**REQUIRED WORK**
Reply with each record repeated exactly.

**PROVIDED ENTRIES**
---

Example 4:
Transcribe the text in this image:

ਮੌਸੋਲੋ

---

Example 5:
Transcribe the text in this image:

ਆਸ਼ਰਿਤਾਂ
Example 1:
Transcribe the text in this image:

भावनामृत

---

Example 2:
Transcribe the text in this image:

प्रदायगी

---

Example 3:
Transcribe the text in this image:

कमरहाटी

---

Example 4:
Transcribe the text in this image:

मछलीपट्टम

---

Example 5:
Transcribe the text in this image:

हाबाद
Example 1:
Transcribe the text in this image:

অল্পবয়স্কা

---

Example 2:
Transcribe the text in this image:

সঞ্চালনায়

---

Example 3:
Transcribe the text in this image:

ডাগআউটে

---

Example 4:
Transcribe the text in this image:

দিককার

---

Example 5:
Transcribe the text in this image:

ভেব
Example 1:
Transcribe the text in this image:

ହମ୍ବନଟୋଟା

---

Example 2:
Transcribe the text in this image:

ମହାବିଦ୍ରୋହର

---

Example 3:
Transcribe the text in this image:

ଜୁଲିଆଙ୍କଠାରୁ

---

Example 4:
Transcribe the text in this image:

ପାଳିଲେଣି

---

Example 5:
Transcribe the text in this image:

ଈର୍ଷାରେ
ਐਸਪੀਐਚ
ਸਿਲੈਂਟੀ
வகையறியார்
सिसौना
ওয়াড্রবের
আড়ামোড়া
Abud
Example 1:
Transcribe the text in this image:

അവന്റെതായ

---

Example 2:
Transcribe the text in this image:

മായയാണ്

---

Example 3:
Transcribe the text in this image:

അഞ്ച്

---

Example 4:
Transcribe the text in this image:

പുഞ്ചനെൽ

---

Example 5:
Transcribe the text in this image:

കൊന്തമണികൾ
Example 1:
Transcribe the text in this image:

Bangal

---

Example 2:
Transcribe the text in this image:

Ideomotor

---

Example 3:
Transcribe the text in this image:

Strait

**EXERCISE SOLUTION**
---

Example 4:
Transcribe the text in this image:

ਮੌਸੋਲੋ

---

Example 5:
Transcribe the text in this image:

ਆਸ਼ਰਿਤਾਂ
Example 1:
Transcribe the text in this image:

भावनामृत

---

Example 2:
Transcribe the text in this image:

प्रदायगी

---

Example 3:
Transcribe the text in this image:

कमरहाटी

---

Example 4:
Transcribe the text in this image:

मछलीपट्टम

---

Example 5:
Transcribe the text in this image:

हाबाद
Example 1:
Transcribe the text in this image:

অল্পবয়স্কা

---

Example 2:
Transcribe the text in this image:

সঞ্চালনায়

---

Example 3:
Transcribe the text in this image:

ডাগআউটে

---

Example 4:
Transcribe the text in this image:

দিককার

---

Example 5:
Transcribe the text in this image:

ভেব
Example 1:
Transcribe the text in this image:

ହମ୍ବନଟୋଟା

---

Example 2:
Transcribe the text in this image:

ମହାବିଦ୍ରୋହର

---

Example 3:
Transcribe the text in this image:

ଜୁଲିଆଙ୍କଠାରୁ

---

Example 4:
Transcribe the text in this image:

ପାଳିଲେଣି

---

Example 5:
Transcribe the text in this image:

ଈର୍ଷାରେ
ਐਸਪੀਐਚ
ਸਿਲੈਂਟੀ
வகையறியார்
सिसौना
ওয়াড্রবের
আড়ামোড়া
Abud
Example 1:
Transcribe the text in this image:

അവന്റെതായ

---

Example 2:
Transcribe the text in this image:

മായയാണ്

---

Example 3:
Transcribe the text in this image:

അഞ്ച്

---

Example 4:
Transcribe the text in this image:

പുഞ്ചനെൽ

---

Example 5:
Transcribe the text in this image:

കൊന്തമണികൾ
Example 1:
Transcribe the text in this image:

Bangal

---

Example 2:
Transcribe the text in this image:

Ideomotor

---

Example 3:
Transcribe the text in this image:

Strait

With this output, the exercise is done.